The four-day strike kicked off on Monday, after 81% of GO Transit workers voted to reject a contract offer presented by Metrolinx on Sunday. One of the grievances with the offer was that it failed to include language that would protect GO Transit jobs from being contracted out to outside companies, leaving non-union positions to be filled by inexperienced workers and compromising worker safety.

The latest contract, presented to ATU Local 1587 on Thursday, includes the aforementioned language and ensures that experienced and highly-trained workers will remain in GO Transit jobs. In addition, ATU Local and Metrolinx have come to an agreement that the wage cap under Bill 124 — it states that salary increases are limited to 1% for each 12-month period for all public employees — will be re-opened if the Bill is reversed.

“The privatization of our most vital services like public transit is wrong,” said ATU International President John Costa in a press release Thursday. “These private companies win contracts with false promises of saving money and improving service, but end up slashing workers’ wages and cutting service, leaving riders behind.”

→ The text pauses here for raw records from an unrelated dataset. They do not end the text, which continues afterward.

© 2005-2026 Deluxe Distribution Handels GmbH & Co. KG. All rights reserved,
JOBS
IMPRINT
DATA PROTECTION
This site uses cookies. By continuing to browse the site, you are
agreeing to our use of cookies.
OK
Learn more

Confirmation that the GO Transit strike is ending comes just three days after the Ford government reached an understanding with the Canadian Union of Public Employees (CUPE). CUPE members — 55,000 caretakers, education assistants, and other school support workers — walked off the job last Friday in opposition to Bill 28, which suspended their right to strike. On Monday, Ford repealed the Bill in its entirety, and education workers have since returned to their jobs. On Tuesday, Ford presented an “improved offer” to CUPE, which has since been rejected by the union.